Exercise directions:
Take the lines of the data below from the very first through the line containing "ring mcp: (123, 180)" and output them exactly, pictures excluded.

[[ Source material open ]]

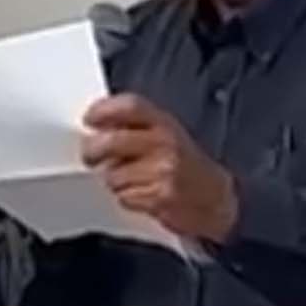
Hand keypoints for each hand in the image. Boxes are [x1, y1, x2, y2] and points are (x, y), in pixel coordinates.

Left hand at [81, 95, 238, 242]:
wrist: (216, 199)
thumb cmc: (187, 167)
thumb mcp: (169, 135)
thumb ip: (138, 127)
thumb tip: (99, 129)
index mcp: (164, 123)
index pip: (129, 106)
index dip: (104, 110)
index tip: (89, 119)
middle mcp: (165, 143)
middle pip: (112, 140)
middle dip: (93, 151)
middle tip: (91, 157)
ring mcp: (163, 170)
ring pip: (113, 175)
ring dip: (115, 181)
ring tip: (132, 181)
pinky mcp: (160, 196)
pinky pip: (125, 197)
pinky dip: (128, 199)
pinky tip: (143, 195)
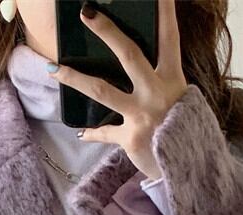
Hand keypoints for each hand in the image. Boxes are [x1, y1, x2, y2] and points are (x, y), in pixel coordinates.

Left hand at [46, 0, 188, 178]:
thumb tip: (136, 66)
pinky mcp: (130, 138)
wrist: (188, 170)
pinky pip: (105, 132)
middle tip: (86, 13)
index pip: (170, 39)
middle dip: (108, 32)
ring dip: (76, 78)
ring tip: (53, 68)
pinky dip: (93, 133)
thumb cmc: (183, 131)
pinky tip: (81, 132)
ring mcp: (141, 115)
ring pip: (103, 91)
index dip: (164, 13)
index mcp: (173, 80)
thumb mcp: (179, 101)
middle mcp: (156, 93)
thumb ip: (161, 82)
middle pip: (130, 55)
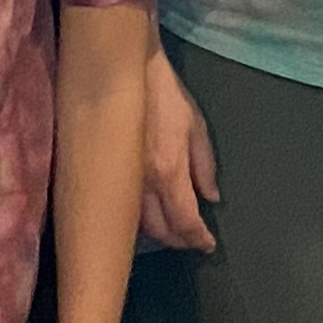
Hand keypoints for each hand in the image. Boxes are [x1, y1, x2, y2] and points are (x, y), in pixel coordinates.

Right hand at [140, 49, 218, 252]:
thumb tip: (212, 196)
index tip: (208, 244)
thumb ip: (205, 165)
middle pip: (160, 230)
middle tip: (193, 241)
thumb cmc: (167, 98)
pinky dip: (140, 220)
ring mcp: (123, 180)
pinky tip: (150, 217)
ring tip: (175, 233)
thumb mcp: (197, 127)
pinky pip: (125, 208)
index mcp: (169, 170)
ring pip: (139, 224)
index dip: (197, 238)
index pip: (184, 219)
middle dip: (179, 241)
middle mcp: (143, 183)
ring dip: (159, 234)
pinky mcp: (110, 174)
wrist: (127, 77)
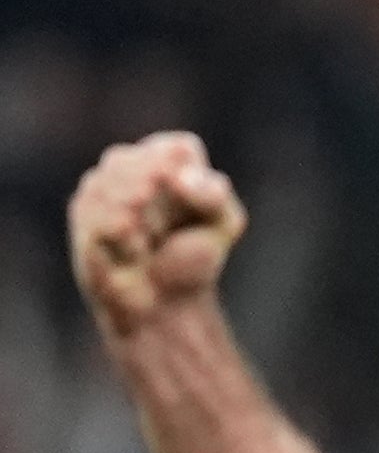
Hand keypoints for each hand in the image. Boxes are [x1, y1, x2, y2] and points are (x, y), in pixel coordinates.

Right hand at [68, 132, 245, 343]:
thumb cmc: (193, 257)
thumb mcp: (223, 223)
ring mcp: (99, 183)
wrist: (162, 302)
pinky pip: (105, 216)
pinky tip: (132, 253)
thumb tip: (181, 178)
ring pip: (120, 188)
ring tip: (148, 245)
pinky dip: (126, 241)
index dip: (191, 184)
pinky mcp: (81, 210)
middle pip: (148, 167)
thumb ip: (213, 194)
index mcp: (167, 157)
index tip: (198, 212)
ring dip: (144, 225)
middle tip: (166, 234)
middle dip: (165, 207)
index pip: (180, 150)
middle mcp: (129, 162)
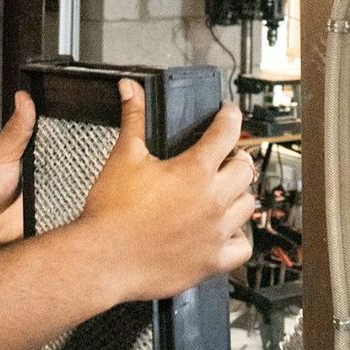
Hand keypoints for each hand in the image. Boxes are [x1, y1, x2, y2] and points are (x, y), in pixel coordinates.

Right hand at [78, 79, 255, 301]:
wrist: (102, 258)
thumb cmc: (111, 212)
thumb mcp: (124, 156)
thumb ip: (133, 119)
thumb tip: (130, 89)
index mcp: (194, 171)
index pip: (227, 132)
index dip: (230, 116)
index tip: (228, 114)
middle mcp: (213, 200)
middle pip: (245, 169)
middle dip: (236, 157)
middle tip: (223, 157)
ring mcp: (216, 231)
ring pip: (248, 205)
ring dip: (239, 195)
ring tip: (224, 192)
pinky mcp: (212, 260)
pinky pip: (243, 247)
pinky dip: (239, 237)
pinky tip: (226, 231)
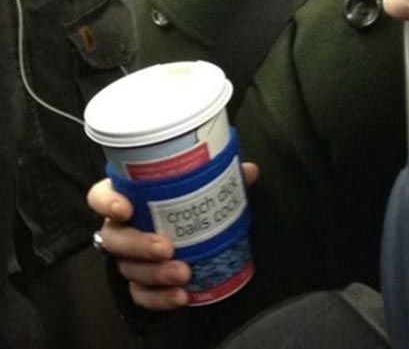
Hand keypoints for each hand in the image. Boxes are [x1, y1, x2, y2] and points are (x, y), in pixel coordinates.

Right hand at [87, 162, 258, 310]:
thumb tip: (249, 171)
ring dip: (154, 274)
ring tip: (183, 273)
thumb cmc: (183, 200)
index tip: (125, 207)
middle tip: (166, 247)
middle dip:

[[ Source material closed ]]

Exercise solution:
Hand keypoints for each hand in the image. Boxes are [x1, y1, x2, y2] and points are (x, y), in pixel coordinates.

Left hand at [81, 95, 238, 242]:
wrist: (216, 199)
thumb cmc: (187, 167)
thumb mcp: (169, 135)
thumb ip: (138, 127)
thumb tip: (99, 129)
index mcp: (164, 123)
index pip: (129, 106)
index dip: (104, 110)
index tip: (89, 119)
middle mcp: (165, 143)
middle pip: (112, 140)
middle dip: (93, 151)
middle tip: (91, 157)
ring mcp: (163, 170)
ring pip: (113, 175)
ring dip: (115, 181)
ring tip: (132, 181)
pinky mcp: (160, 196)
pinky pip: (125, 197)
pinky dip: (128, 199)
pinky tip: (143, 195)
Hand keypoints for each hand in the image. Boxes are [x1, y1, x2, y2] and points are (x, y), in pixel coordinates.

Left hand at [46, 0, 188, 178]:
thumb tip: (136, 66)
pinky mcp: (130, 138)
wrist: (188, 170)
pinky pip: (105, 132)
middle tip: (86, 13)
index pip: (170, 39)
middle dip: (108, 32)
ring dip: (76, 78)
ring tip: (53, 68)
pinky dip: (93, 133)
thumb cmc: (183, 131)
pinky tip: (81, 132)
ring mcp: (141, 115)
ring pip: (103, 91)
index dip: (164, 13)
index mcp: (173, 80)
thumb mcp: (179, 101)
middle mcp: (156, 93)
thumb ip: (161, 82)
middle pip: (130, 55)
Hand keypoints for each hand in the image. Boxes are [x1, y1, x2, y2] and points are (x, y), in pixel coordinates.

Right hand at [140, 49, 218, 252]:
thumb tip: (212, 196)
index tip: (208, 244)
thumb ip: (205, 165)
middle pip: (160, 230)
middle tip: (193, 241)
thumb cmc: (167, 98)
pinky dip: (140, 220)
ring mcp: (123, 180)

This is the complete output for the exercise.